O Reino Unido só quer construir novos reatores (24 GW até 2050) e precisa de combustível novo. O Guia de Utilização, ao justificar o financiamento, afirma: “Entretanto, dado que a frota de reatores domésticos consistiu até agora principalmente em reatores do mesmo projeto (Magnox e AGRs refrigerados a gás), espera-se que no futuro a frota de reatores britânicos consista em reatores de vários projetos, incluindo reatores de gigawatts, pequenos reatores modulares e reatores modulares avançados, muitos dos quais requerem combustíveis novos e atualizados. Portanto, é provável que, no futuro, a produção doméstica no Reino Unido tenha que atender à demanda por uma variedade de combustíveis diferentes“. A palavra “Rússia” no Guia de Utilização, não aparece de forma alguma.
O investimento do Fundo de Combustível Nuclear será de até 75 milhões de libras. De fato, já foram investidos até 13 milhões de libras no desenvolvimento da instalação de conversão de Springfields, uma usina de fabricação de combustível nuclear. Outros 50 milhões de libras serão destinados a novos projetos. Para onde irão os outros 12 milhões de libras não está claro.

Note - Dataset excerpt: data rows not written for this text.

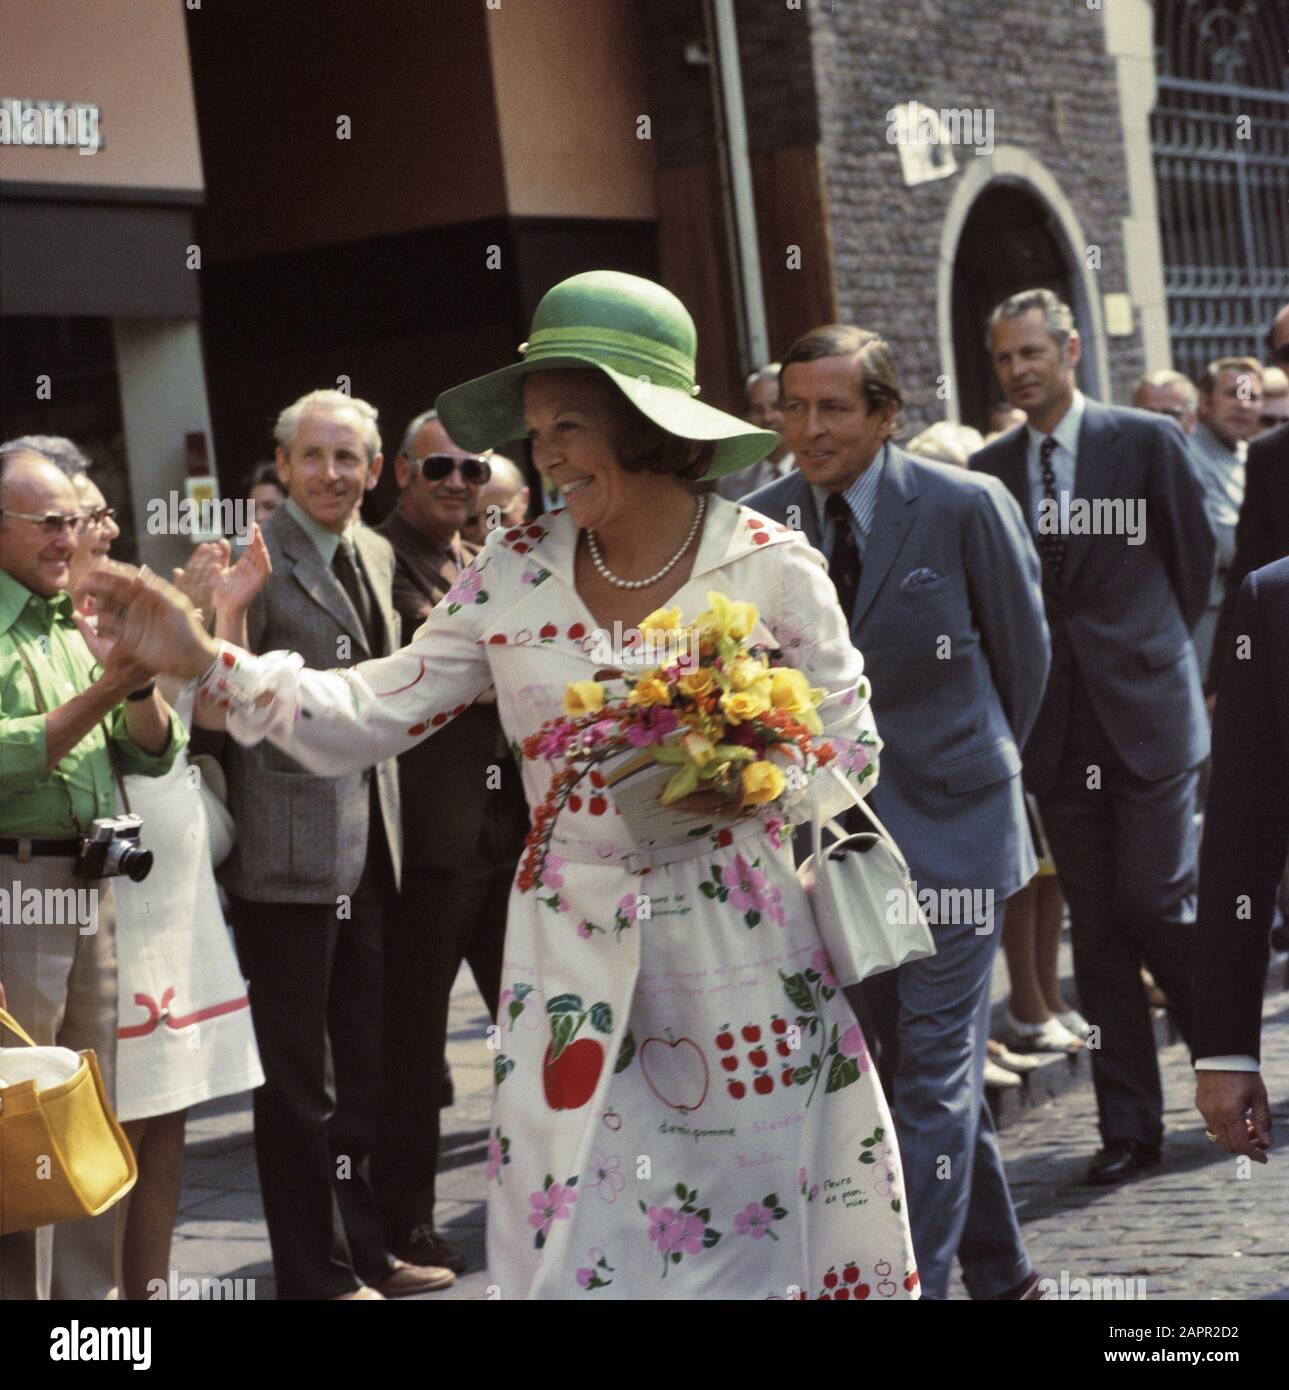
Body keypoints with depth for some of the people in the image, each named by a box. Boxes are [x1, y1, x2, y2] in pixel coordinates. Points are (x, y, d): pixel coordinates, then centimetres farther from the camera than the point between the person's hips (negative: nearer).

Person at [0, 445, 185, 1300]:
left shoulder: (80, 625, 15)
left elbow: (156, 753, 13)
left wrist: (141, 686, -6)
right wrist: (103, 692, -19)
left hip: (91, 887, 7)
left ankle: (91, 1287, 18)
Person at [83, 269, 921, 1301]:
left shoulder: (771, 567, -6)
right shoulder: (515, 574, 2)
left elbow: (850, 750, 1)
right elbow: (374, 712, 0)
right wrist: (207, 659, -10)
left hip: (738, 954, -2)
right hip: (575, 958, 2)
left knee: (753, 1230, 6)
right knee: (579, 1240, 5)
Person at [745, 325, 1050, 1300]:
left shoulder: (966, 507, -10)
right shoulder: (762, 521, -1)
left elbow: (1023, 651, 3)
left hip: (948, 817, -4)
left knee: (936, 1063, -5)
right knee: (930, 1059, 13)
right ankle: (1000, 1272, 28)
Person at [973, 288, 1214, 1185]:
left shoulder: (1147, 441, 0)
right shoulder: (989, 469, 8)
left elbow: (1197, 563, 5)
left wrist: (1155, 654, 7)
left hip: (1147, 715, -3)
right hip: (1057, 730, 3)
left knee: (1160, 905, -7)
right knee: (1096, 927, 5)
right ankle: (1131, 1127, 12)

Em resumo, a propriedade fundamental do mercado mundial de urânio natural é que os centros de produção não coincidem com os centros de consumo. Devido à mudança geopolítica que determinou a lógica política em 2022, houve preocupações com a segurança das cadeias de abastecimento. Mas, como a prática tem mostrado, apenas uma dessas cadeias se rompeu no mercado de combustíveis e teve um impacto sobre o negócio. As idéias de completa autossuficiência estão flutuando no espaço da mídia ocidental, mas a completa autossuficiência em combustível nuclear no momento atual e no horizonte de pelo menos cinco anos é impossível tanto nos Estados Unidos quanto na Europa.